If there is just one piece of knowledge that the reader of this statistics primer should take away, I hope that it would be to think about statistics before rather than after conducting a study, and if necessary asking for expert advice. Doing this will make it more likely that you will gain useful answers to the hypotheses you raise. General points when designing a study include:
- A measurement that is accurate and reproducible is important, to minimise measurement error and narrow the standard deviation to the true variability between subjects rather than the true variability plus random variability due to inaccurate measurement.
- A measurement that is normally distributed may be helpful as it allows us to perform less conservative statistics and therefore be more likely to identify significant differences.
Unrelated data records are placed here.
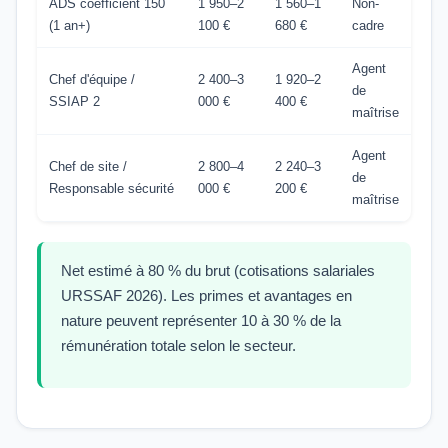
ADS coefficient 150
1 950–2
1 560–1
Non-
(1 an+)
100 €
680 €
cadre
Agent
Chef d'équipe /
2 400–3
1 920–2
de
SSIAP 2
000 €
400 €
maîtrise
Agent
Chef de site /
2 800–4
2 240–3
de
Responsable sécurité
000 €
200 €
maîtrise
Net estimé à 80 % du brut (cotisations salariales
URSSAF 2026). Les primes et avantages en
nature peuvent représenter 10 à 30 % de la
rémunération totale selon le secteur.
- The larger the sample, the narrower the standard error distribution for a given standard deviation, and this means it will be clearer to pick up if any differences between means are significant. A power calculation focuses the mind on the sample size required to minimise type 2 (false negative) errors should the study not demonstrate significant differences between samples.
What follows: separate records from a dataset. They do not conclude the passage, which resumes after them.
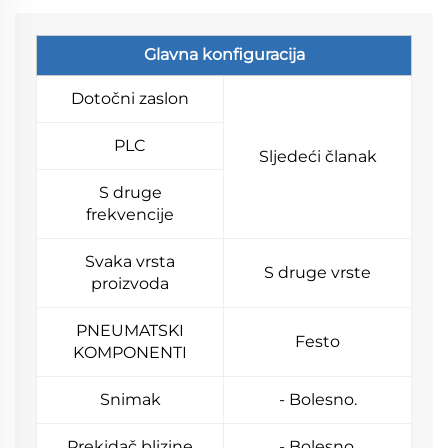
Glavna konfiguracija
Dotočni zaslon
PLC
Sljedeći članak
S druge
frekvencije
Svaka vrsta
S druge vrste
proizvoda
PNEUMATSKI
Festo
KOMPONENTI
Snimak
- Bolesno.
Prekidač blizine
- Bolesno.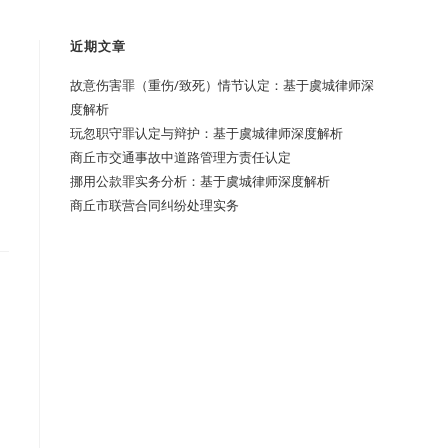
近期文章
故意伤害罪（重伤/致死）情节认定：基于虞城律师深
度解析
玩忽职守罪认定与辩护：基于虞城律师深度解析
商丘市交通事故中道路管理方责任认定
挪用公款罪实务分析：基于虞城律师深度解析
商丘市联营合同纠纷处理实务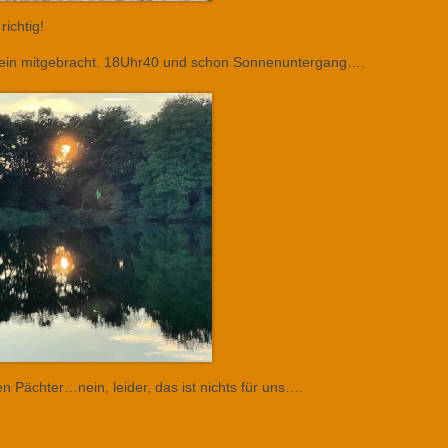
richtig!
twein mitgebracht. 18Uhr40 und schon Sonnenuntergang….
n Pächter…nein, leider, das ist nichts für uns….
- A single simple hypothesis is best. Trying to perform too many tests on one data set increases the chance that one test might throw up a false positive by random chance, since for p = 0.05 the likelihood that each one is positive by chance is set at 1 in 20; if we do 20 tests, the chances are we may get one popping up positive at random even if it wasn’t really positive. There are statistical corrections for this, a simple one being the Bonferroni correction, where the required p value is divided by the number of tests being performed on the same data set; thus five tests would require an uncorrected p value of 0.01 to be significant at the 0.05 level.
That concludes this primer. I hope it was helpful. If you have spotted any errors, take pity on a poor non-mathematician and point them out kindly so that I may correct them. While I have included some formulae and their derivations, the main aim was to impart general principles rather than to be a rigorous and comprehensive account.